If you enjoy hiking, the likelihood is that the Inca Trail is on your list; here are a few thoughts I had along the way.
I’ve always wanted to see Machu Picchu and what better way to get there than to hike the famous Inca Trail, said to be one of the top five treks in the world. I started the classic four-day/three-night Inca Trail to Machu Picchu on Christmas day, celebrating my birthday on Boxing Day.
1). Welcome to the most amazing scenery….ever
Majestic, stunning, awe-inspiring, breathtaking; I could throw as many adjectives and hyperboles at it as you like and it still wouldn’t do it justice. The Inca Trail, snaking through 26 miles of mountains, cloud-forest, subtropical jungle and how-on-earth-did-they-do-it Inca paving, tunnels and ruins surprises at every turn.
I hiked in rainy season and although the threat of a ferocious downpour hovered at every moment it only added to the experience. The ominous skies, the lush greenery and the towering cloud-shrouded mountain tops made every step worth the effort.
My group was lucky with the weather too; as well as spells of the inevitable rain, we were treated to sun-soaked afternoons which allowed us to experience the ever-changing terrain from both perspectives.
2). The porters are simply unbelievable
Although the Inca Trail is the most popular hike to Machu Picchu, it isn’t the only way to get there. However, it is the only hiking route that doesn’t allow mules or horses along it. This is due to the sheer steepness of the ascents and descents – it’s simply impossible for horses to pass. So, who carries your tents, cooking equipment, personal belongings, food etc? Say hello to the porters.
I’m telling you – marines have nothing on these guys! Thundering past you on the trail with their packs loaded up to 27 kilos, they make it to camp hours before you to set up your tents, the kitchen and dining area, prepare the most exquisite three-course meals and basically ensure that your every need is met.
Watching them work I had mixed emotions – I felt as though I was exploiting these men and putting them in physical danger, a sentiment which was echoed by the rest of my seven-person group. Our guide JJ quickly put our minds at rest though, explaining that most of these men come from Cusco’s highlands where the main income is through agriculture – a low-paying and unstable industry.
With their wages, and (hopefully generous) tips from customers, these men make more as porters than they could in weeks back home. Although it is gruelling work they are fit, healthy and have completed the trail many times. JJ himself has completed it 250 times in his five years as a guide. This obviously doesn’t remove the physical and health risks that the job puts them in though, and I would say to choose your travel agency wisely.
I saw porters from other groups overloaded with gear, running along treacherously steep, slippery paths with sheer drops to the side, wearing nothing but beaten up sandals and no rain gear. I went with an agency called Llama Path and all of our porters had uniforms, new boots and rainwear (and festive Santa hats!).

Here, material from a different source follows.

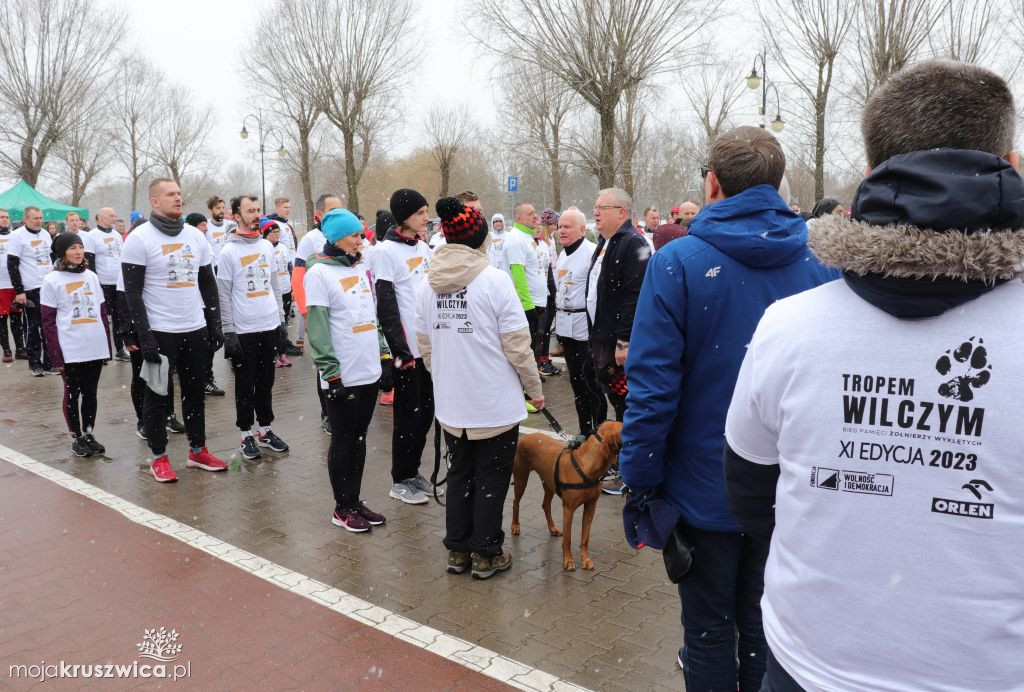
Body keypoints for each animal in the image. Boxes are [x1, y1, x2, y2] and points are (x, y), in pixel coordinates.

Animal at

They also have a porters’ house on the outskirts of Cusco where they can stay the night before and after a trek. In February, when the trail is closed for a month, they are apparently rewarded with a trip to Lima, and the company also has porter insurance. Although I cannot attest to them being the best, as I don’t know every agency, I felt comfortable that (if what I was told was true) everything possible had been done to alleviate the physical dangers the porters find themselves in.
3). It’s all about focus
So, was the Inca Trail hard? Yes and no. The youngest person I met along the way was 17, and the eldest in their 70s. The trail itself is only 26 miles long, and it’s split between four days, so you don’t need to be Usain Bolt to complete it, but a good level of fitness is most definitely required.
The second day is by far the hardest. There are two high passes to make (Dead Woman’s Pass being the highest at 4,200m) and a total distance of 16k. You ascend 900m first, before descending 600m, ascending another 400m and then back down for 400m. It’s this that makes it tough – tough on the knees and tough on the spirit.
Throw in the lack of oxygen from the altitude and I quickly realised that this was about more than being physically fit, it was about focus. The rain was pelting down and the uneven, moss-covered, steep rocks meant we all needed to think carefully about the placement of every single step. With tales ringing in our ears (thanks JJ!) of people who had gone over the edge, I was more than happy to take my time and stick to the rule that gets most people through – take it slow and steady.
The Inca Trail has was everything I hoped for and more, despite ending up hospitalised for two days afterwards with lack of oxygen from the altitude, a stomach parasite and severe salmonella, which I’d contracted prior to the trip. So, if I can do it feeling that ill, anyone can do it with the right attitude and focus.